More foster families are particularly needed to provide homes for teenagers, children with disabilities and sibling groups. Around 38,000 of the young people in care in England are aged 10 or older, and over 2,000 children with disabilities are currently in care because their parents couldn’t fully support their needs at home. Last year around 450 fostered sibling groups in England were separated, where the aim was for them to live together.
Without enough foster families willing and able to offer homes to these groups, some children will find themselves living a long way from family, school and friends, being split up from brothers and sisters, or being placed with a foster carer who does not have the ideal skills and experience to meet their specific needs.
Research by the Fostering Network in 2013 found that in the previous two years one in three foster carers had felt under pressure to take children – usually teenagers – who they were not trained or supported to look after. One in 10 had felt under pressure to take in a child, again usually a teenager, when they felt they had no more capacity. Two in five had looked after children temporarily because the fostering service could not find a suitable long-term home.

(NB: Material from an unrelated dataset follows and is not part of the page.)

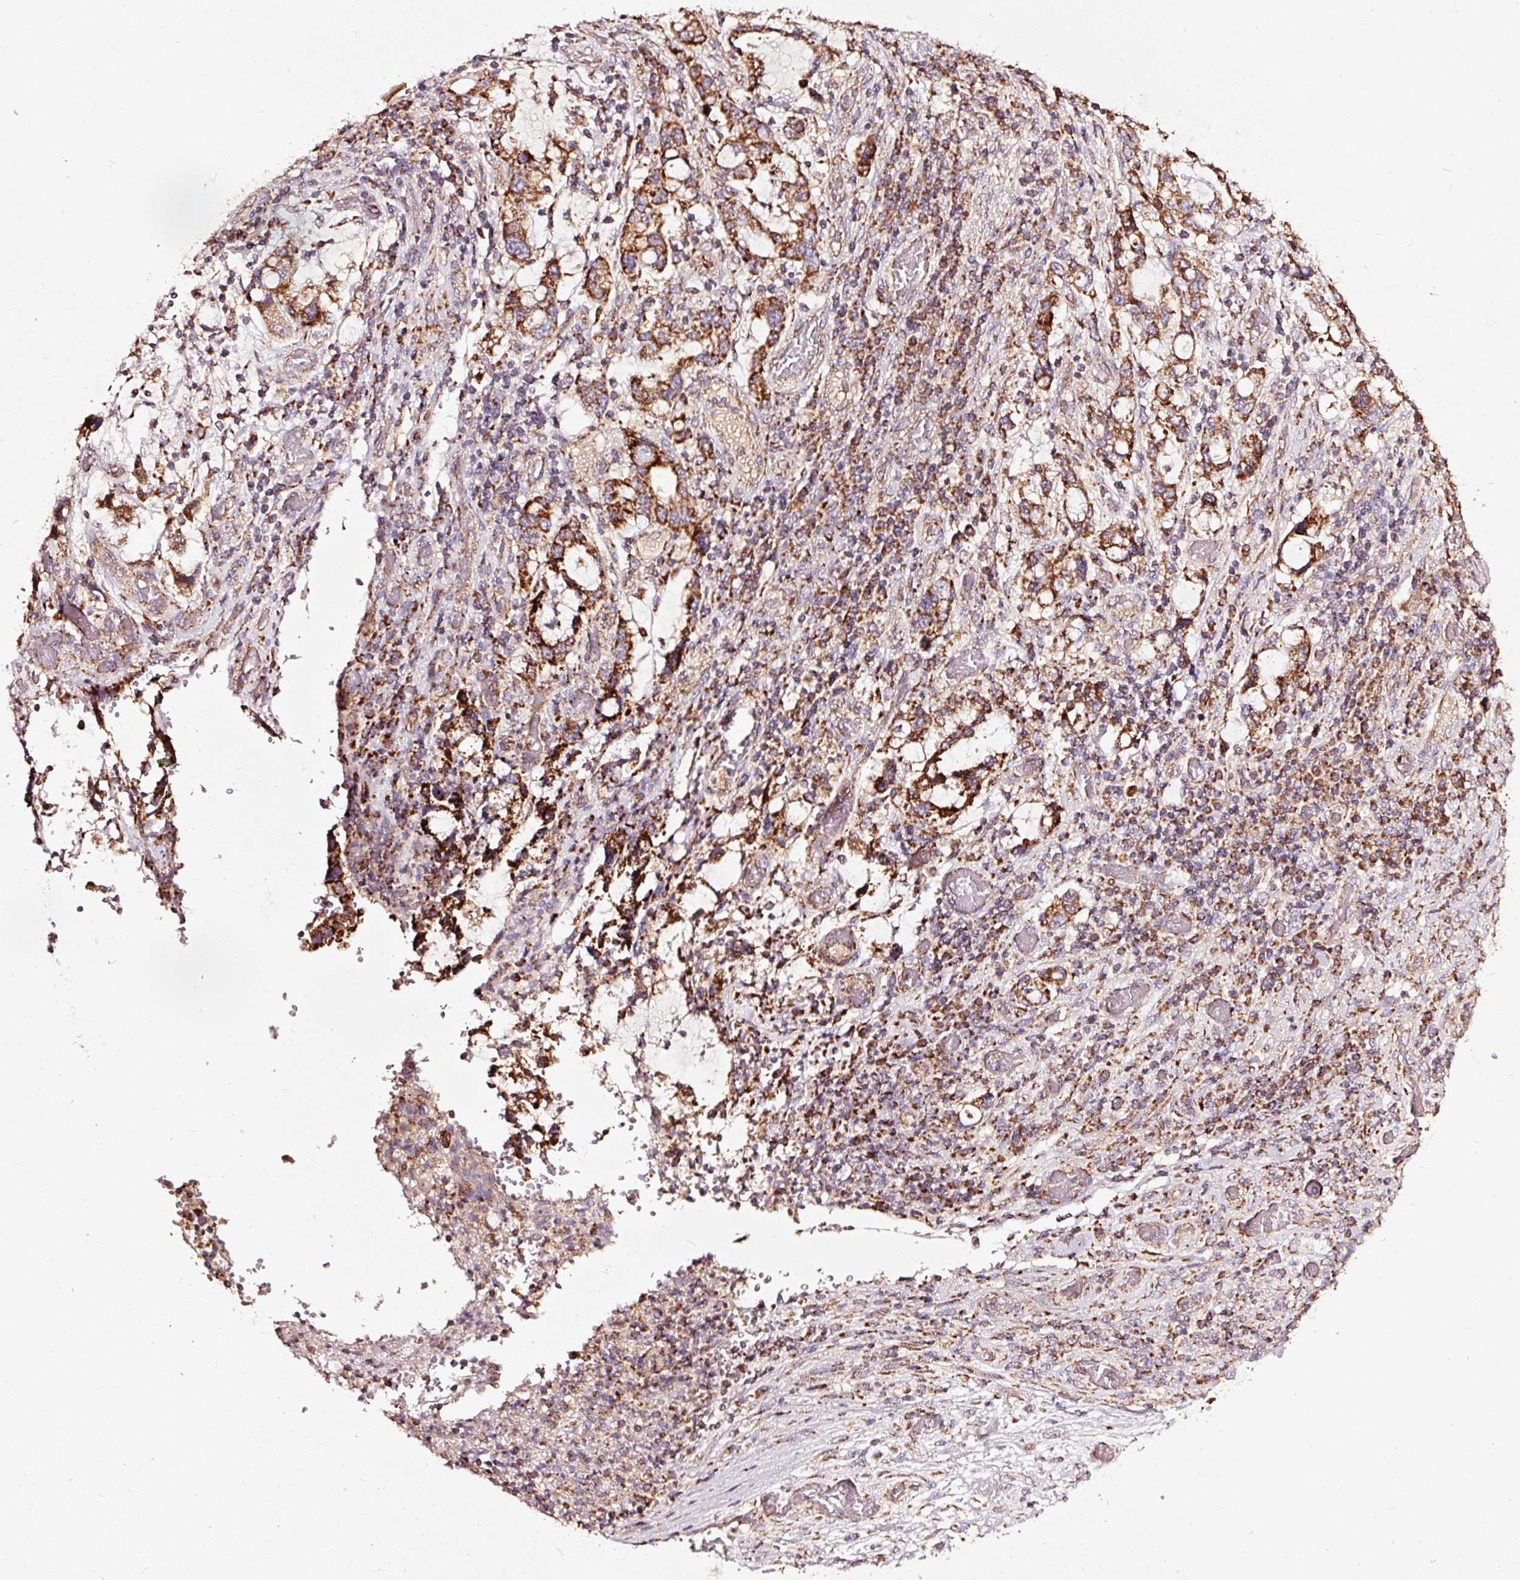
{"staining": {"intensity": "strong", "quantity": ">75%", "location": "cytoplasmic/membranous"}, "tissue": "stomach cancer", "cell_type": "Tumor cells", "image_type": "cancer", "snomed": [{"axis": "morphology", "description": "Adenocarcinoma, NOS"}, {"axis": "topography", "description": "Stomach, upper"}, {"axis": "topography", "description": "Stomach"}], "caption": "Protein positivity by immunohistochemistry displays strong cytoplasmic/membranous expression in about >75% of tumor cells in stomach cancer (adenocarcinoma). The staining is performed using DAB brown chromogen to label protein expression. The nuclei are counter-stained blue using hematoxylin.", "gene": "TPM1", "patient": {"sex": "male", "age": 62}}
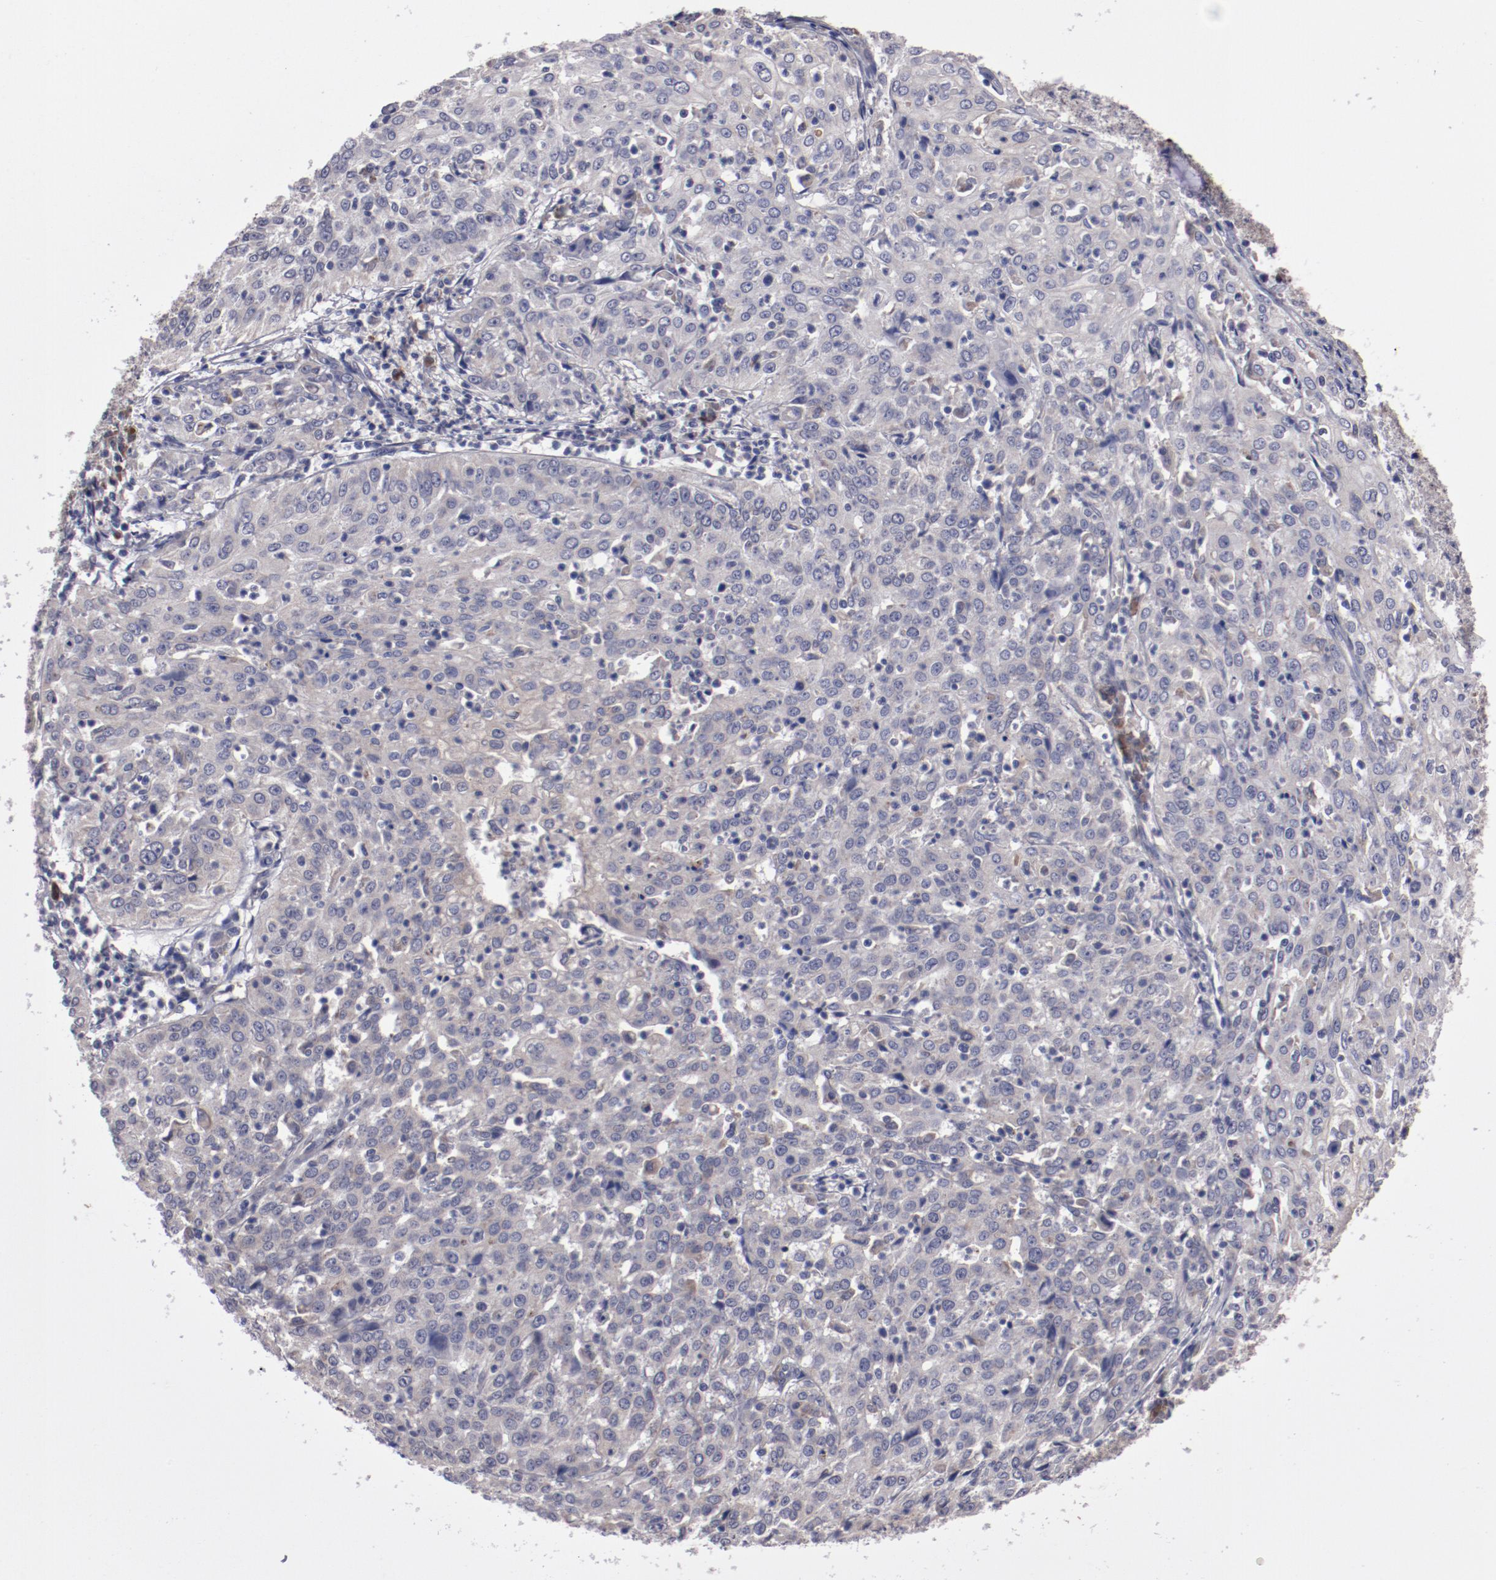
{"staining": {"intensity": "weak", "quantity": "25%-75%", "location": "cytoplasmic/membranous"}, "tissue": "cervical cancer", "cell_type": "Tumor cells", "image_type": "cancer", "snomed": [{"axis": "morphology", "description": "Squamous cell carcinoma, NOS"}, {"axis": "topography", "description": "Cervix"}], "caption": "Cervical cancer was stained to show a protein in brown. There is low levels of weak cytoplasmic/membranous positivity in about 25%-75% of tumor cells.", "gene": "IL12A", "patient": {"sex": "female", "age": 39}}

Fostering can be a challenging job, and when the match between foster family and child is not ideal, it becomes even more difficult. Too many fostering relationships break down as a result; in England alone there are over 4,000 unplanned endings of fostering placements each year and one in three children in care live in two or more homes across the 12 months. A wider pool of foster carers makes it more likely that fostering services can find the right foster home for each child, first time.
Robert Tapsfield, chief executive of the Fostering Network, said: “Children and young people come into care for a wide range of reasons, but all come needing professional, dedicated and compassionate support. Foster carers are remarkable people who open their homes to some of society’s most vulnerable and disadvantaged children and young people.
“Fostering services last year found over 7,200 new foster families in England alone, but recruitment remains an ongoing challenge. Fostering services across the UK need to attract a diverse range of foster carers who can meet the needs of children in care and who can offer as much choice as possible so that they can find the right home for each child, first time.
“We urgently need people who believe that they have the right skills and qualities to foster to come forward and make a long lasting positive difference to the life of a child. In particular, foster carers are needed to provide homes for teenagers and children with disabilities, and to help sibling groups stay together.”
An additional 7,000 foster families are needed in England, 200 in Northern Ireland, 850 in Scotland and 550 in Wales during 2014.